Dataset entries

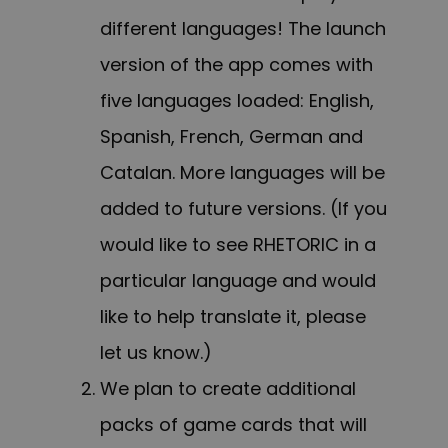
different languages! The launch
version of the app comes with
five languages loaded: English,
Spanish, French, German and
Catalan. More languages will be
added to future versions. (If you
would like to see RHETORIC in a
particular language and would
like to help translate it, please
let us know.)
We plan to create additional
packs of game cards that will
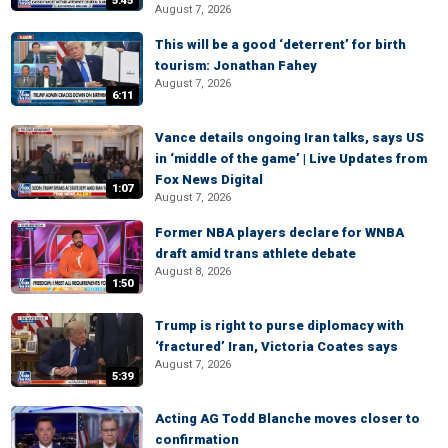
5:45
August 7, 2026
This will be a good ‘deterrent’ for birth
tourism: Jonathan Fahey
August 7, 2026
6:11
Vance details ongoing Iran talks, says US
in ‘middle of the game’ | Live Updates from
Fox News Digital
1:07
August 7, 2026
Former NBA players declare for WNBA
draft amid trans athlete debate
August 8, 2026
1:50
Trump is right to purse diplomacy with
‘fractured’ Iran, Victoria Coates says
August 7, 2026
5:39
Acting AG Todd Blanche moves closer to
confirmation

--

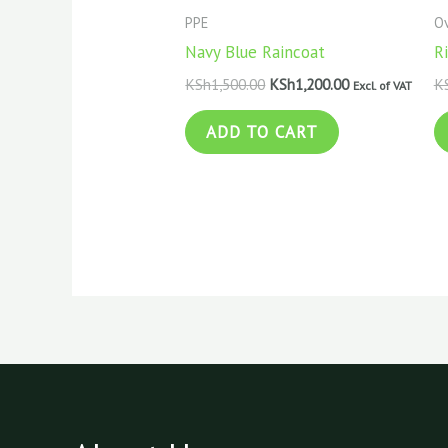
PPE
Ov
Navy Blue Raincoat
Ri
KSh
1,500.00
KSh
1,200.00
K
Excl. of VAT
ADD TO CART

* * *

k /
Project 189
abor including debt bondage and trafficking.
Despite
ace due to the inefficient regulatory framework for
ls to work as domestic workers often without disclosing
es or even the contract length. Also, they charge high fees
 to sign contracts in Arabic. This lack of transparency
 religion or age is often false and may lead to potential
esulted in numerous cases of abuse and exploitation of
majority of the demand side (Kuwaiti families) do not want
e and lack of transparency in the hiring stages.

THE PROBLEM => Print, word for word, the lines above that run from the line containing "would like to see RHETORIC in a" to the line containing "confirmation", both included. Keep the pictures out.

SOLUTION TO THE EXERCISE =>
would like to see RHETORIC in a
particular language and would
like to help translate it, please
let us know.)
We plan to create additional
packs of game cards that will
5:45
August 7, 2026
This will be a good ‘deterrent’ for birth
tourism: Jonathan Fahey
August 7, 2026
6:11
Vance details ongoing Iran talks, says US
in ‘middle of the game’ | Live Updates from
Fox News Digital
1:07
August 7, 2026
Former NBA players declare for WNBA
draft amid trans athlete debate
August 8, 2026
1:50
Trump is right to purse diplomacy with
‘fractured’ Iran, Victoria Coates says
August 7, 2026
5:39
Acting AG Todd Blanche moves closer to
confirmation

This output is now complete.